-- Page text --
= Degeneracy (biology) =

Process in biology

Within biological systems, degeneracy occurs when structurally dissimilar components/pathways can perform similar functions (i.e. are effectively interchangeable) under certain conditions, but perform distinct functions in other conditions. Degeneracy is thus a relational property that requires comparing the behavior of two or more components. In particular, if degeneracy is present in a pair of components, then there will exist conditions where the pair will appear functionally redundant but other conditions where they will appear functionally distinct.

This use of the term has practically no relevance to the questionably meaningful concept of evolutionarily degenerate populations that have lost ancestral functions.

== Biological examples ==
Examples of degeneracy are found in the genetic code, when many different nucleotide sequences encode the same polypeptide; in protein folding, when different polypeptides fold to be structurally and functionally equivalent; in protein functions, when overlapping binding functions and similar catalytic specificities are observed; in metabolism, when multiple, parallel biosynthetic and catabolic pathways may coexist.
More generally, degeneracy is observed in proteins of every functional class (e.g. enzymatic, structural, or regulatory), protein complex assemblies, ontogenesis, the nervous system, cell signalling (crosstalk) and numerous other biological contexts.

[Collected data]
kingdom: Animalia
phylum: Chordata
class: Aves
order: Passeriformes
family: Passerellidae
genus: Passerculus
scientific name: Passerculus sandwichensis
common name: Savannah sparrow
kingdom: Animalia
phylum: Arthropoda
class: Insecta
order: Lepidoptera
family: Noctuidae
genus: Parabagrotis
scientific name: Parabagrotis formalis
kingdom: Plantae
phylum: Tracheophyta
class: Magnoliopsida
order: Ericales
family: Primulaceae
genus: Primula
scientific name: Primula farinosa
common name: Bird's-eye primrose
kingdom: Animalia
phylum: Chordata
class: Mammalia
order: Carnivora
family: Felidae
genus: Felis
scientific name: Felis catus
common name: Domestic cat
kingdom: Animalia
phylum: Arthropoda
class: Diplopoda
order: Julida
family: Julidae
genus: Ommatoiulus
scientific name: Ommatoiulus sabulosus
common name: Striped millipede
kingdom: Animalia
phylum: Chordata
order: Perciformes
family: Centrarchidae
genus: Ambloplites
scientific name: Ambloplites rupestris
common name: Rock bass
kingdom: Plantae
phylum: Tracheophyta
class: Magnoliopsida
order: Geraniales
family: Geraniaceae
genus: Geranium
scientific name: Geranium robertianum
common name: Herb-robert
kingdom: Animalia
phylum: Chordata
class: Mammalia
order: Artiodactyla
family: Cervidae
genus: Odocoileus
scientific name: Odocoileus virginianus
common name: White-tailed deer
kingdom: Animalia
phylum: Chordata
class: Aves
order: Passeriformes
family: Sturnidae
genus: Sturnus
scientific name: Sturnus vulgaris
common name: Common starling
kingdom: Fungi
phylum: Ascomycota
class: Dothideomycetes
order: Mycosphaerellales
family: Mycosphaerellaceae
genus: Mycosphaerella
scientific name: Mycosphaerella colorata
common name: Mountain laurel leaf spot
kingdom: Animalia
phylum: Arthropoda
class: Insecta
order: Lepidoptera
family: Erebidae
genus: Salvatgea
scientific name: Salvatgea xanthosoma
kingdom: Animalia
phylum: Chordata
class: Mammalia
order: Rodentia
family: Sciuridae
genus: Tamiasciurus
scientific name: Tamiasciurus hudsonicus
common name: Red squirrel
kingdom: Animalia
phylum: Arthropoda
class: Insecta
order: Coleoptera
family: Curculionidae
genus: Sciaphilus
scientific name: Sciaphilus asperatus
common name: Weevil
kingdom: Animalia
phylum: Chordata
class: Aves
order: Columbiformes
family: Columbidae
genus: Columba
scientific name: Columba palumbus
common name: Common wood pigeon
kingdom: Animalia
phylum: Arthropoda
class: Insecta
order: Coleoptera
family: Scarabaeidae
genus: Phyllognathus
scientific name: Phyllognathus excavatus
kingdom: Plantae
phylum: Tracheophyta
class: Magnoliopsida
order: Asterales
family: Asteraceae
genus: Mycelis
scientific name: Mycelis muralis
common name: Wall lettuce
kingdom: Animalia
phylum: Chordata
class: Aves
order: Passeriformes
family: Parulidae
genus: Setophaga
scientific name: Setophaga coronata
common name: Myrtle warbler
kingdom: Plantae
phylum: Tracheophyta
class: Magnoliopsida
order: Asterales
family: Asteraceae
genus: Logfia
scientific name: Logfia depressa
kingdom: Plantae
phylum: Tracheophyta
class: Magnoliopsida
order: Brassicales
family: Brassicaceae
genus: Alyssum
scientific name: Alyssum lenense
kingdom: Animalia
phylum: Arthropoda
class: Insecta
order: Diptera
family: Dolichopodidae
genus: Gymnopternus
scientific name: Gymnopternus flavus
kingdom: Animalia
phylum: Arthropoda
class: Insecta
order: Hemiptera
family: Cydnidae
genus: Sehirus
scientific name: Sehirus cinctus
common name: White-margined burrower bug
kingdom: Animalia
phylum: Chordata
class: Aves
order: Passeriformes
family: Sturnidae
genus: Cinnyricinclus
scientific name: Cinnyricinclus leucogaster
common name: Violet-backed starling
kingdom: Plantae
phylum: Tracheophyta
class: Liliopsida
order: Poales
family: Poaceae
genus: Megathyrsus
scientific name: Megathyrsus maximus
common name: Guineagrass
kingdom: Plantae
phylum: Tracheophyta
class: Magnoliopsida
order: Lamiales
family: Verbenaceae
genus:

-- Problem 1 --
Answer these questions using the text on degeneracy in biology:
(a) What kind of property does the text call degeneracy?
(b) How does degeneracy show up in the genetic code?
(c) What term does the text give in parentheses after cell signalling?
-- Problem 2 --
Carry on the text about degeneracy in biology from the point where it stops.

-- Written answer 1 --
(a) A relational property that requires comparing the behavior of two or more components.
(b) Many different nucleotide sequences encode the same polypeptide.
(c) Crosstalk.

-- Written answer 2 --
== Contribution to robustness ==
Degeneracy contributes to the robustness of biological traits through several mechanisms. Degenerate components compensate for one another under conditions where they are functionally redundant, thus providing robustness against component or pathway failure. Because degenerate components are somewhat different, they tend to harbor unique sensitivities so that a targeted attack such as a specific inhibitor is less likely to present a risk to all components at once. There are numerous biological examples where degeneracy contributes to robustness in this way. For instance, gene families can encode for diverse proteins with many distinctive roles yet sometimes these proteins can compensate for each other during lost or suppressed gene expression, as seen in the developmental roles of the adhesins gene family in Saccharomyces. Nutrients can be metabolized by distinct metabolic pathways that are effectively interchangeable for certain metabolites even though the total effects of each pathway are not identical. In cancer, therapies targeting the EGF receptor are thwarted by the co-activation of alternate receptor tyrosine kinases (RTK) that have partial functional overlap with the EGF receptor (and are therefore degenerate), but are not targeted by the same specific EGF receptor inhibitor.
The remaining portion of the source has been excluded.